Print the lines that run from the line with "nose: (397, 218)" to the line with "right knee: (668, 469)", keeping both end lines, exactly as they appear in the entries below, and nothing else.

**** Data to examine ****

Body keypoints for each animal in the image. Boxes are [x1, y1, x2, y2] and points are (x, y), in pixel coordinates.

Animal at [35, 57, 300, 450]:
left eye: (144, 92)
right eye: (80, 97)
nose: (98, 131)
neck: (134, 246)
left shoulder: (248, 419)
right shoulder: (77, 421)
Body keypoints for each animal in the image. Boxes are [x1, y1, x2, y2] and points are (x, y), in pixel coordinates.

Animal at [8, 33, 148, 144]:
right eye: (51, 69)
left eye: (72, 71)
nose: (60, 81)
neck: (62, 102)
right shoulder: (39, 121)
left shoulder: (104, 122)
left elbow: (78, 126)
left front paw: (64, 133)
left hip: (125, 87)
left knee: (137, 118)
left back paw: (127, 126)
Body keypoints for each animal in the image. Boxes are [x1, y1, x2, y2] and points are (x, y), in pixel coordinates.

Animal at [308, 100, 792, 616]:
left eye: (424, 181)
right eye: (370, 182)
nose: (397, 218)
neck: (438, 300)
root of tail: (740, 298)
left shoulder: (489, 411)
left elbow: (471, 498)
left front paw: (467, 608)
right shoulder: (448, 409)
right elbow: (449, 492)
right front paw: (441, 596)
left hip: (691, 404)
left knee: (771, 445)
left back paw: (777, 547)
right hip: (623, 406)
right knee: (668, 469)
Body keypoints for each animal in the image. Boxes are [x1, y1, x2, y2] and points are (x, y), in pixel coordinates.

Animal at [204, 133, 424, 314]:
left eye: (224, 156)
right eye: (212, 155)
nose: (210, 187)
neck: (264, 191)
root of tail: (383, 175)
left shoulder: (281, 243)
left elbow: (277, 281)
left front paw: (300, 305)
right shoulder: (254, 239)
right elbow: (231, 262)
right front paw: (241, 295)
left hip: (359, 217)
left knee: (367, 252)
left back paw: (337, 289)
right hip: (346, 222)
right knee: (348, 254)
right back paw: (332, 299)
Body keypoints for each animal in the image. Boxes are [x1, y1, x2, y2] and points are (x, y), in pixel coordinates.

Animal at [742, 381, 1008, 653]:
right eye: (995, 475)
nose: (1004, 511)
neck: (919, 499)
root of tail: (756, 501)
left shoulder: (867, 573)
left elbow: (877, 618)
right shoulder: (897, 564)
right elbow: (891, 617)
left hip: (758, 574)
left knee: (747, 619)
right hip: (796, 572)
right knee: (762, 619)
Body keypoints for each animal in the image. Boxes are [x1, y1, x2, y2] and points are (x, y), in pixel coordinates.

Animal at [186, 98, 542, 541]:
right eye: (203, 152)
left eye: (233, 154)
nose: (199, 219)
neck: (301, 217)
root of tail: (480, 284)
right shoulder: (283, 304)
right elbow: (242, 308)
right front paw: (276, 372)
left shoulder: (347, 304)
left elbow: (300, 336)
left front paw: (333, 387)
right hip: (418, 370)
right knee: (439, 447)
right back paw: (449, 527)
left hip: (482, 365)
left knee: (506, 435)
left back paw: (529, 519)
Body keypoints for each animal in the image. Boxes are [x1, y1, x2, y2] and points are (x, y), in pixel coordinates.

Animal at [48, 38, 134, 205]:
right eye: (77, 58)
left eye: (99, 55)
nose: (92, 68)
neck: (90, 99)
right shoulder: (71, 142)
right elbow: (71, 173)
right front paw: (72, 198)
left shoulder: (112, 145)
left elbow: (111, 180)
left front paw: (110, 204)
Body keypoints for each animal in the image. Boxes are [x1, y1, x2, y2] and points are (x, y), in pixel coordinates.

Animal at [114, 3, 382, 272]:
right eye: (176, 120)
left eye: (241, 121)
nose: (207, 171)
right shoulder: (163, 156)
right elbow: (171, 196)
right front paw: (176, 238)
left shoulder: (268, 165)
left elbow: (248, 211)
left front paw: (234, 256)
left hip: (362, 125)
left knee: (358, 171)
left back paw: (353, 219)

****

### [Exercise output]
nose: (397, 218)
neck: (438, 300)
root of tail: (740, 298)
left shoulder: (489, 411)
left elbow: (471, 498)
left front paw: (467, 608)
right shoulder: (448, 409)
right elbow: (449, 492)
right front paw: (441, 596)
left hip: (691, 404)
left knee: (771, 445)
left back paw: (777, 547)
right hip: (623, 406)
right knee: (668, 469)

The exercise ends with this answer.